> Required work
Reproduce the line that holds "Return a box for the orange." together with all the lines after it up to the end of the entries.

> Items from a dataset
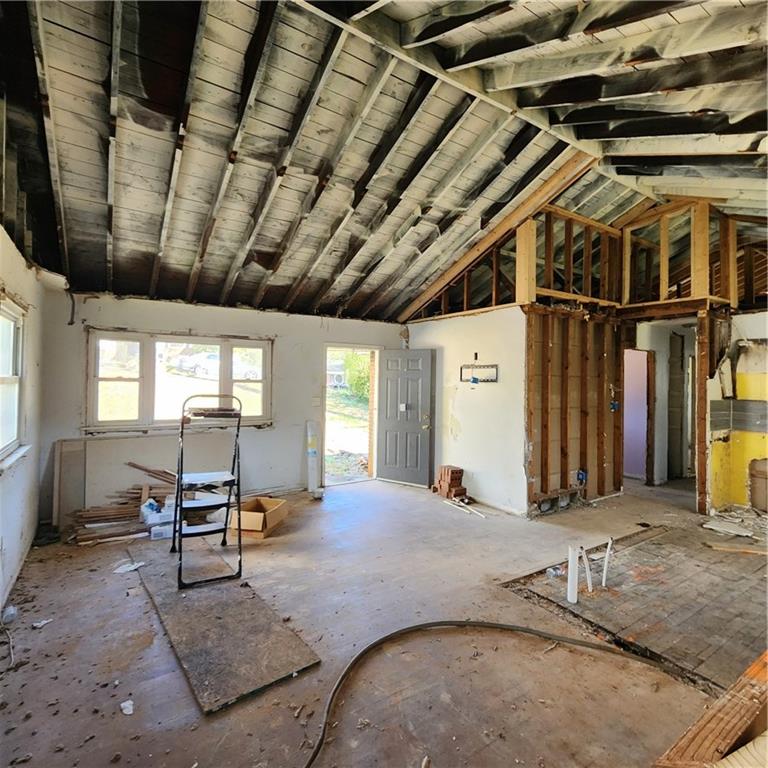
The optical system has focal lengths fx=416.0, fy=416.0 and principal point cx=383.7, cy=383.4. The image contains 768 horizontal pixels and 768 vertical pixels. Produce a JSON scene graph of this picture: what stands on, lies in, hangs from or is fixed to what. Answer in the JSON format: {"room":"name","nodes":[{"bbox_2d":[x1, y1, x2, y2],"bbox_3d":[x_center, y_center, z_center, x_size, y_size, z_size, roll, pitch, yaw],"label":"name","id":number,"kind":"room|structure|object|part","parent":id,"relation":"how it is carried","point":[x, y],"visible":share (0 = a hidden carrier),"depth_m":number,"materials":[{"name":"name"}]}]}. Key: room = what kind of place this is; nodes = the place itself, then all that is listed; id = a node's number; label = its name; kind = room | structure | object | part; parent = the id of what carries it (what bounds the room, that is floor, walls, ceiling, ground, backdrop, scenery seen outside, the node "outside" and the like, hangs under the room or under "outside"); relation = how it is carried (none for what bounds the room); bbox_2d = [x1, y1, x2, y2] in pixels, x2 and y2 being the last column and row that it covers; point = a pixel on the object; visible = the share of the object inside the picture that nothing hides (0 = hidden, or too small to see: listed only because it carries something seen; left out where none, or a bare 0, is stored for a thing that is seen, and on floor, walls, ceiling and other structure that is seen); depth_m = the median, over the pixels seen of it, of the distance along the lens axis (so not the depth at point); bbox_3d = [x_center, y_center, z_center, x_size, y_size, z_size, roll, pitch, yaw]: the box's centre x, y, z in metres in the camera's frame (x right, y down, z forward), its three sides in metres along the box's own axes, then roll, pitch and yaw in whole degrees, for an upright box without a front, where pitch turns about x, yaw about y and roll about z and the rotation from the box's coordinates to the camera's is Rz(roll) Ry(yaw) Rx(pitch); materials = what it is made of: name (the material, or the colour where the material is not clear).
{"room":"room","nodes":[
{"label":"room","id":0,"kind":"room"},
{"bbox_2d":[0,223,47,621],"bbox_3d":[-1.774,0.231,1.518,0.182,2.510,6.457,1,0,-34],"label":"left wall","id":1,"kind":"structure","parent":0,"point":[11,549],"depth_m":3.25,"materials":[{"name":"white paint"}]},
{"bbox_2d":[0,294,27,468],"bbox_3d":[-2.550,-0.019,2.684,0.155,1.192,1.564,1,0,-34],"label":"side window","id":2,"kind":"structure","parent":1,"relation":"in","point":[2,380],"depth_m":3.16,"materials":[{"name":"white"}]},
{"bbox_2d":[36,291,401,520],"bbox_3d":[-1.584,0.243,5.522,4.303,2.460,0.198,1,0,-34],"label":"back wall","id":3,"kind":"structure","parent":0,"point":[189,317],"depth_m":5.15,"materials":[{"name":"white paint"}]},
{"bbox_2d":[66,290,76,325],"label":"cable","id":4,"kind":"object","parent":3,"relation":"attached to","point":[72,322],"visible":0.85,"depth_m":4.36,"materials":[{"name":"black plastic"}]},
{"bbox_2d":[85,329,272,432],"bbox_3d":[-2.393,-0.016,5.084,1.971,1.154,0.163,1,0,-34],"label":"window","id":5,"kind":"structure","parent":3,"relation":"in","point":[139,406],"depth_m":4.93,"materials":[{"name":"glass"}]},
{"bbox_2d":[322,345,380,486],"bbox_3d":[-0.539,0.492,6.319,1.082,2.049,0.432,1,0,-34],"label":"doorway","id":6,"kind":"object","parent":3,"relation":"in","point":[370,447],"visible":0.66,"depth_m":6.41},
{"bbox_2d":[376,348,435,487],"bbox_3d":[0.319,0.490,6.223,0.853,1.998,0.162,0,0,33],"label":"front door","id":7,"kind":"structure","parent":6,"relation":"attached to","point":[386,462],"depth_m":6.20,"materials":[{"name":"grey"}]},
{"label":"doorknob","id":8,"kind":"part","parent":7,"relation":"part of","materials":[{"name":"gold metal"}]},
{"bbox_2d":[0,470,766,767],"bbox_3d":[1.492,1.567,3.507,7.993,0.120,7.091,1,0,-34],"label":"floor","id":9,"kind":"structure","parent":0,"point":[121,720],"depth_m":2.38,"materials":[{"name":"brown"}]},
{"bbox_2d":[1,604,17,624],"bbox_3d":[-2.362,1.445,2.611,0.083,0.075,0.114,1,0,-34],"label":"plastic bottle","id":10,"kind":"object","parent":9,"relation":"on","point":[13,610],"visible":0.96,"depth_m":2.59,"materials":[{"name":"plastic"}]},
{"bbox_2d":[30,617,52,628],"bbox_3d":[-2.095,1.462,2.554,0.093,0.025,0.108,0,0,25],"label":"paper scrap","id":11,"kind":"object","parent":9,"relation":"on","point":[37,623],"visible":0.96,"depth_m":2.53,"materials":[{"name":"white paper"}]},
{"bbox_2d":[52,438,85,526],"bbox_3d":[-3.273,1.031,4.334,0.234,0.856,0.158,1,0,-34],"label":"wooden board","id":12,"kind":"object","parent":9,"relation":"on","point":[72,449],"visible":0.9,"depth_m":4.31,"materials":[{"name":"wood"}]},
{"bbox_2d":[63,462,182,545],"bbox_3d":[-2.531,1.205,4.341,1.474,0.519,0.682,1,0,-34],"label":"lumber pile","id":13,"kind":"object","parent":9,"relation":"on","point":[160,475],"visible":0.67,"depth_m":4.19,"materials":[{"name":"brown wood"}]},
{"bbox_2d":[120,699,133,714],"bbox_3d":[-1.166,1.465,1.895,0.061,0.023,0.081,1,0,-34],"label":"paper scrap","id":14,"kind":"object","parent":9,"relation":"on","point":[130,701],"visible":0.97,"depth_m":1.88,"materials":[{"name":"white paper"}]},
{"bbox_2d":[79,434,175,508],"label":"white panel","id":15,"kind":"object","parent":9,"relation":"on","point":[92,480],"visible":0.67,"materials":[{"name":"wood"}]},
{"bbox_2d":[113,560,145,573],"bbox_3d":[-2.032,1.458,3.335,0.186,0.026,0.212,0,0,32],"label":"paper scrap","id":16,"kind":"object","parent":9,"relation":"on","point":[132,568],"visible":0.92,"depth_m":3.31,"materials":[{"name":"white paper"}]},
{"bbox_2d":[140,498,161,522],"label":"plastic bag","id":17,"kind":"object","parent":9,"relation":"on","point":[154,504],"visible":0.83,"depth_m":4.19,"materials":[{"name":"plastic"}]},
{"bbox_2d":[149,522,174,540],"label":"plastic container","id":18,"kind":"object","parent":9,"relation":"on","point":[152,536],"visible":0.77,"depth_m":3.93,"materials":[{"name":"white plastic"}]},
{"bbox_2d":[129,541,321,714],"bbox_3d":[-1.259,1.475,2.896,0.663,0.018,2.079,1,0,-34],"label":"plywood sheet","id":19,"kind":"object","parent":9,"relation":"on","point":[169,595],"visible":0.91,"depth_m":2.48,"materials":[{"name":"brown wood"}]},
{"bbox_2d":[172,394,244,588],"bbox_3d":[-1.441,0.796,3.435,0.492,1.381,0.697,1,0,-34],"label":"step ladder","id":20,"kind":"object","parent":19,"relation":"on","point":[180,508],"visible":0.99,"depth_m":3.38,"materials":[{"name":"metal"}]},
{"bbox_2d":[228,496,287,538],"bbox_3d":[-1.287,1.359,4.263,0.401,0.253,0.490,1,0,12],"label":"cardboard box","id":21,"kind":"object","parent":9,"relation":"on","point":[275,514],"visible":0.88,"depth_m":4.10,"materials":[{"name":"brown cardboard"}]},
{"bbox_2d":[305,419,319,495],"bbox_3d":[-0.995,1.005,5.763,0.133,0.971,0.198,1,0,-34],"label":"white board","id":22,"kind":"object","parent":9,"relation":"on","point":[311,475],"visible":0.96,"depth_m":5.72,"materials":[{"name":"white"}]},
{"bbox_2d":[432,465,466,499],"bbox_3d":[0.893,1.339,5.717,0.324,0.347,0.438,1,0,-34],"label":"brick stack","id":23,"kind":"object","parent":9,"relation":"on","point":[452,473],"visible":0.99,"depth_m":5.62,"materials":[{"name":"red brick"}]},
{"bbox_2d":[444,496,486,518],"bbox_3d":[0.986,1.478,5.015,0.145,0.056,0.700,1,0,-34],"label":"wood scrap","id":24,"kind":"object","parent":9,"relation":"on","point":[470,508],"visible":0.95,"depth_m":5.00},
{"bbox_2d":[298,617,671,767],"bbox_3d":[0.468,1.504,1.950,2.133,0.040,1.260,1,0,-34],"label":"hose","id":25,"kind":"object","parent":9,"relation":"on","point":[395,633],"visible":0.99,"depth_m":2.31,"materials":[{"name":"black rubber"}]},
{"bbox_2d":[504,517,767,696],"bbox_3d":[2.565,1.523,3.163,2.623,0.028,2.178,1,0,-34],"label":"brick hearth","id":26,"kind":"object","parent":9,"relation":"in","point":[739,614],"visible":0.84,"depth_m":2.89,"materials":[{"name":"brown"}]},
{"bbox_2d":[567,544,580,603],"bbox_3d":[1.322,1.333,2.911,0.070,0.387,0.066,1,0,-34],"label":"white pipe","id":27,"kind":"object","parent":26,"relation":"on","point":[573,594],"visible":0.97,"depth_m":2.89,"materials":[{"name":"white plastic"}]},
{"bbox_2d":[580,545,592,593],"bbox_3d":[1.480,1.361,3.044,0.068,0.325,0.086,1,0,-7],"label":"white pipe","id":28,"kind":"object","parent":26,"relation":"on","point":[589,584],"visible":0.96,"depth_m":3.03,"materials":[{"name":"white plastic"}]},
{"bbox_2d":[601,538,613,586],"bbox_3d":[1.699,1.367,3.177,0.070,0.362,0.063,1,0,4],"label":"white pipe","id":29,"kind":"object","parent":26,"relation":"in","point":[606,564],"visible":0.99,"depth_m":3.16,"materials":[{"name":"white plastic"}]},
{"bbox_2d":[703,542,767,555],"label":"wood scrap","id":30,"kind":"object","parent":26,"relation":"on","point":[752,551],"visible":0.99,"depth_m":3.78,"materials":[{"name":"brown wood"}]},
{"bbox_2d":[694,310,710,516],"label":"wooden post","id":31,"kind":"object","parent":9,"relation":"on","point":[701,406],"visible":0.91,"depth_m":4.87,"materials":[{"name":"brown wood"}]},
{"bbox_2d":[652,650,767,767],"bbox_3d":[1.509,1.316,1.486,1.413,0.316,0.353,1,0,-34],"label":"wooden plank","id":32,"kind":"object","parent":9,"relation":"on","point":[726,731],"visible":0.99,"depth_m":1.44,"materials":[{"name":"brown wood"}]},
{"bbox_2d":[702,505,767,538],"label":"debris pile","id":33,"kind":"object","parent":9,"relation":"on","point":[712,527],"visible":0.96,"depth_m":4.31,"materials":[{"name":"white"}]},
{"bbox_2d":[749,457,767,511],"bbox_3d":[4.569,1.190,4.819,0.395,0.637,0.502,1,0,-34],"label":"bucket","id":34,"kind":"object","parent":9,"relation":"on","point":[754,488],"visible":0.98,"depth_m":4.86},
{"bbox_2d":[0,0,766,324],"bbox_3d":[0.977,-1.875,3.742,7.284,1.506,7.135,1,0,-34],"label":"ceiling","id":35,"kind":"structure","parent":0,"point":[397,302],"depth_m":3.12,"materials":[{"name":"wood"}]},
{"bbox_2d":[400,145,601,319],"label":"wooden beam","id":36,"kind":"structure","parent":35,"relation":"attached to","point":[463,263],"depth_m":5.01,"materials":[{"name":"brown wood"}]},
{"bbox_2d":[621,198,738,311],"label":"wall framing","id":37,"kind":"object","parent":35,"relation":"attached to","point":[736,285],"visible":0.86,"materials":[{"name":"brown wood"}]},
{"bbox_2d":[407,305,528,515],"bbox_3d":[1.019,0.334,5.628,0.133,2.358,2.097,1,0,-34],"label":"partition wall","id":38,"kind":"structure","parent":0,"point":[494,486],"depth_m":5.21,"materials":[{"name":"white paint"}]},
{"bbox_2d":[460,364,498,382],"bbox_3d":[1.210,-0.129,5.351,0.062,0.261,0.578,1,0,-34],"label":"wall bracket","id":39,"kind":"object","parent":38,"relation":"attached to","point":[472,382],"visible":0.99,"depth_m":5.35,"materials":[{"name":"metal"}]},
{"bbox_2d":[524,307,628,514],"bbox_3d":[2.423,0.345,5.239,1.717,2.336,0.153,1,0,-34],"label":"stud wall","id":40,"kind":"structure","parent":0,"point":[562,343],"depth_m":5.13,"materials":[{"name":"brown wood"}]},
{"bbox_2d":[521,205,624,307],"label":"wall framing","id":41,"kind":"object","parent":40,"relation":"attached to","point":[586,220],"visible":0.74,"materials":[{"name":"brown wood"}]},
{"bbox_2d":[575,468,587,485],"bbox_3d":[2.430,1.153,5.123,0.131,0.198,0.066,1,0,-34],"label":"electrical box","id":42,"kind":"object","parent":40,"relation":"attached to","point":[582,475],"visible":0.97,"depth_m":5.11,"materials":[{"name":"blue plastic"}]},
{"bbox_2d":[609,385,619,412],"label":"electrical box","id":43,"kind":"object","parent":40,"relation":"attached to","point":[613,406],"visible":0.98,"depth_m":5.47,"materials":[{"name":"blue"}]},
{"bbox_2d":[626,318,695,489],"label":"hallway wall","id":44,"kind":"structure","parent":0,"point":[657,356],"depth_m":6.38,"materials":[{"name":"paint"}]},
{"bbox_2d":[622,346,653,482],"bbox_3d":[3.740,0.485,6.195,0.786,2.068,0.407,1,0,-34],"label":"doorway","id":45,"kind":"object","parent":44,"relation":"in","point":[626,436],"visible":0.54,"depth_m":6.32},
{"bbox_2d":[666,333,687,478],"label":"hallway door","id":46,"kind":"structure","parent":44,"relation":"in","point":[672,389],"depth_m":6.71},
{"bbox_2d":[707,310,767,510],"bbox_3d":[4.638,0.351,4.509,0.309,2.360,1.784,1,0,-34],"label":"yellow wall","id":47,"kind":"structure","parent":0,"point":[757,328],"depth_m":4.95,"materials":[{"name":"yellow paint"}]},
{"bbox_2d":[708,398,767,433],"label":"tile backsplash","id":48,"kind":"object","parent":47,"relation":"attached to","point":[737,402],"visible":0.92,"depth_m":4.84,"materials":[{"name":"grey"}]},
{"label":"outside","id":49,"kind":"structure","parent":0,"visible":0},
{"label":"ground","id":50,"kind":"structure","parent":49,"visible":0},
{"bbox_2d":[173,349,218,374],"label":"car","id":51,"kind":"object","parent":50,"relation":"on","point":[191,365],"visible":0.58,"materials":[{"name":"white metal"}]},
{"bbox_2d":[342,351,371,399],"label":"bush","id":52,"kind":"object","parent":50,"relation":"on","point":[355,380],"visible":0.33,"materials":[{"name":"green plant"}]}
]}

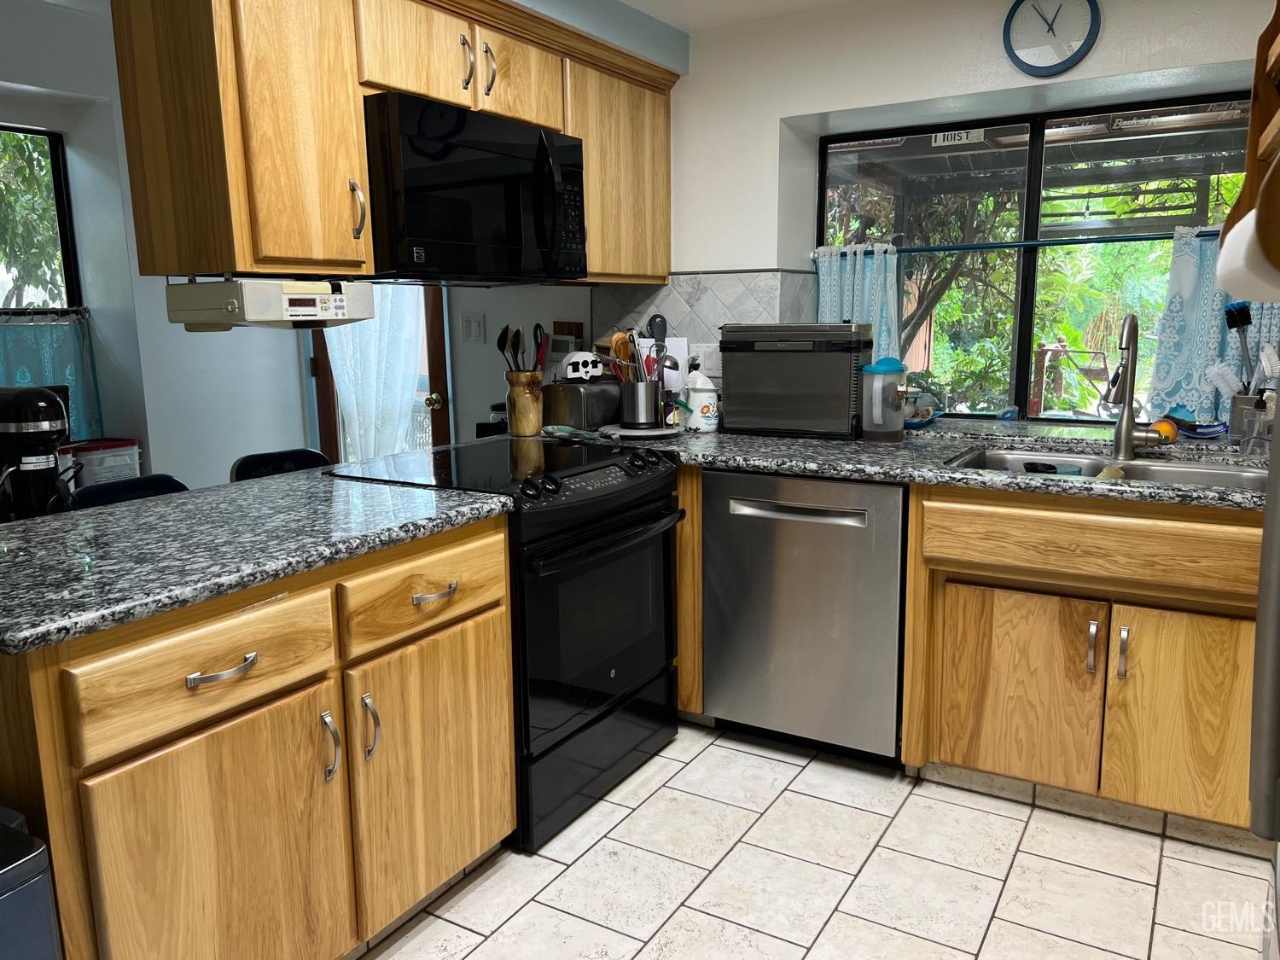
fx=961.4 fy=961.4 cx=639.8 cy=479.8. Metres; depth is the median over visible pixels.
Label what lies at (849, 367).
toaster oven
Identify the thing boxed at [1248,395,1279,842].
refrigerator
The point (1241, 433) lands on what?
utensil holder
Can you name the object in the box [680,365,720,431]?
white canister
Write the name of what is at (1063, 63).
wall clock
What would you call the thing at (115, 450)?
storage bin
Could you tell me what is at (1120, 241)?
curtain rod
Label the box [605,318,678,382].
cooking utensils
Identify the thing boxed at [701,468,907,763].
dishwasher
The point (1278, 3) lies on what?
wall rack
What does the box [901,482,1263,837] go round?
base cabinet
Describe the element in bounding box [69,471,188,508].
chair
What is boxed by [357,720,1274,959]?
tile floor
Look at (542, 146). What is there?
microwave
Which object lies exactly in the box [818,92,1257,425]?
kitchen window
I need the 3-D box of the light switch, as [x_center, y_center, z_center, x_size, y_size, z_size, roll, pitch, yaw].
[-0.701,-0.636,4.007,0.115,0.120,0.014,5,12,30]
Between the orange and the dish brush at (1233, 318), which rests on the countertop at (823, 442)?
the orange
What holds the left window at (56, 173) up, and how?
in the left wall at (231, 458)
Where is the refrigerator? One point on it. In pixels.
(1259, 619)
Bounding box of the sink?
[947,444,1270,488]
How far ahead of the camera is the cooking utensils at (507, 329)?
3.25 m
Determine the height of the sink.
0.177 m
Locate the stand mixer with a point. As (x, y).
(43, 433)
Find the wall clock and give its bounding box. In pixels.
[1002,0,1100,76]
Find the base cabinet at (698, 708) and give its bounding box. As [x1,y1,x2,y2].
[674,463,703,717]
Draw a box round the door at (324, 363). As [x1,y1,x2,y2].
[308,283,452,461]
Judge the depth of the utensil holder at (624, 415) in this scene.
3.21 m
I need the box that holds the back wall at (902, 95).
[641,0,1278,427]
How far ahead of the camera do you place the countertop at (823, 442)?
2.71 m
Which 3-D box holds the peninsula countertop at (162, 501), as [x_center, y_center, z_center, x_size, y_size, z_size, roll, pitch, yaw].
[-0.957,0.102,1.995,0.853,0.040,1.262,5,12,30]
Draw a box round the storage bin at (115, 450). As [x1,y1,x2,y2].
[59,437,141,489]
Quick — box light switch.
[459,311,486,342]
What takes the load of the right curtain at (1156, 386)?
hanging from the curtain rod at (1120, 241)
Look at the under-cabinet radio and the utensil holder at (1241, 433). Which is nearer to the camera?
the under-cabinet radio
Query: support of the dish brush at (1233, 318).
in the utensil holder at (1241, 433)
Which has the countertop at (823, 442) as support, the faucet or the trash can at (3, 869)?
the faucet
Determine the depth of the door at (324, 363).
4.41 m
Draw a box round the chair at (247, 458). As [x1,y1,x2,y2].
[228,447,331,481]
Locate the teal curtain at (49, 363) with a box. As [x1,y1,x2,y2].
[0,310,100,441]
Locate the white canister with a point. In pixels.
(695, 398)
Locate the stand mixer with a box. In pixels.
[0,385,77,521]
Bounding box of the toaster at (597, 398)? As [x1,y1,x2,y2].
[543,378,621,429]
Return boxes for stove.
[326,435,686,851]
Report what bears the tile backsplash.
attached to the back wall at (902, 95)
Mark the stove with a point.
(624, 526)
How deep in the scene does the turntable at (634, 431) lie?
3.16 m
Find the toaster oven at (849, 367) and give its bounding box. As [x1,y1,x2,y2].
[719,324,875,437]
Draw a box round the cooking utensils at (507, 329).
[497,321,548,372]
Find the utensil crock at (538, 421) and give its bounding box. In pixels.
[505,369,543,435]
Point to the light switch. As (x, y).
(475, 323)
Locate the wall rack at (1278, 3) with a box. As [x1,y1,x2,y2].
[1217,0,1279,298]
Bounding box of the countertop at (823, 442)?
[538,418,1273,511]
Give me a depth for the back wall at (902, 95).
3.24 m
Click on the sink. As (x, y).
(1201, 474)
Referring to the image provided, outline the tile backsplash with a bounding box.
[592,272,815,371]
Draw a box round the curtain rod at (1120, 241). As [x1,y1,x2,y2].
[812,230,1221,255]
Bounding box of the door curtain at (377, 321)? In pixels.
[323,285,425,463]
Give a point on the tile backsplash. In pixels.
(701, 297)
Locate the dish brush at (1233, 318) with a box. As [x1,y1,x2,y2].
[1223,300,1255,392]
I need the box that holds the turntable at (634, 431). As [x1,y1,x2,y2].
[598,422,679,438]
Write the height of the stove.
0.940 m
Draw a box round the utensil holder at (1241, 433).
[1228,392,1272,452]
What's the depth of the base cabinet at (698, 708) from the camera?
2.97 m
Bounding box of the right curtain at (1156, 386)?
[1142,224,1279,426]
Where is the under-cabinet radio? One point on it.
(308, 299)
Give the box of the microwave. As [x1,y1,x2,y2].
[360,90,587,284]
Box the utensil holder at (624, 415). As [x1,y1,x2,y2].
[617,379,662,427]
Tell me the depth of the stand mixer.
2.35 m
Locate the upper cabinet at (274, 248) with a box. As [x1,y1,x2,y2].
[101,0,679,283]
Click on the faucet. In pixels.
(1130, 388)
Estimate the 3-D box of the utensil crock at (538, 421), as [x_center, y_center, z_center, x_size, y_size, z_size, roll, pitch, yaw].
[-0.399,-0.270,3.334,0.131,0.207,0.130,5,12,30]
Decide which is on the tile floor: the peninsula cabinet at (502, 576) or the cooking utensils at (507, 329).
the peninsula cabinet at (502, 576)
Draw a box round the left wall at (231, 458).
[0,0,582,488]
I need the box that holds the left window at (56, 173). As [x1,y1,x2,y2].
[0,123,81,311]
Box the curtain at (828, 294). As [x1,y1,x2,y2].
[814,242,904,360]
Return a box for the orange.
[1150,416,1178,441]
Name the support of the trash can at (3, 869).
on the tile floor
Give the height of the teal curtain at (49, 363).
0.603 m
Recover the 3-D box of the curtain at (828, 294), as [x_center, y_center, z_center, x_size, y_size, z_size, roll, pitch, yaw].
[0.790,-0.537,3.510,0.339,0.637,0.101,5,12,30]
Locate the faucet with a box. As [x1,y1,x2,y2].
[1105,310,1175,456]
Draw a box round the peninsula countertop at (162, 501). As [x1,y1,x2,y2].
[0,461,513,652]
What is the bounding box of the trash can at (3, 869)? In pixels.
[0,805,62,959]
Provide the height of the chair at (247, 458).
0.886 m
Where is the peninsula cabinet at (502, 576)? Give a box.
[0,509,512,959]
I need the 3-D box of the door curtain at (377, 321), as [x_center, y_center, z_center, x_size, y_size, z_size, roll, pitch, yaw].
[-1.195,-0.485,4.313,0.620,1.816,0.124,5,12,30]
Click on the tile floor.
(918, 807)
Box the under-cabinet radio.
[167,276,377,330]
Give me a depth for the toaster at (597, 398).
3.30 m
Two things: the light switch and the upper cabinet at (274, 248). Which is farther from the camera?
the light switch
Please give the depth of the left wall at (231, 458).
4.11 m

> Answer to the problem
Return a box for the orange.
[1150,416,1178,441]
Name the support of the trash can at (3, 869).
on the tile floor
Give the height of the teal curtain at (49, 363).
0.603 m
Recover the 3-D box of the curtain at (828, 294), as [x_center, y_center, z_center, x_size, y_size, z_size, roll, pitch, yaw].
[0.790,-0.537,3.510,0.339,0.637,0.101,5,12,30]
Locate the faucet with a box. As [x1,y1,x2,y2].
[1105,310,1175,456]
Draw a box round the peninsula countertop at (162, 501). As [x1,y1,x2,y2].
[0,461,513,652]
What is the bounding box of the trash can at (3, 869)? In pixels.
[0,805,62,959]
Provide the height of the chair at (247, 458).
0.886 m
Where is the peninsula cabinet at (502, 576)? Give a box.
[0,509,512,959]
I need the 3-D box of the door curtain at (377, 321), as [x_center, y_center, z_center, x_size, y_size, z_size, roll, pitch, yaw].
[-1.195,-0.485,4.313,0.620,1.816,0.124,5,12,30]
Click on the tile floor.
(918, 807)
Box the under-cabinet radio.
[167,276,377,330]
Give me a depth for the toaster at (597, 398).
3.30 m
Two things: the light switch and the upper cabinet at (274, 248). Which is farther from the camera?
the light switch
Please give the depth of the left wall at (231, 458).
4.11 m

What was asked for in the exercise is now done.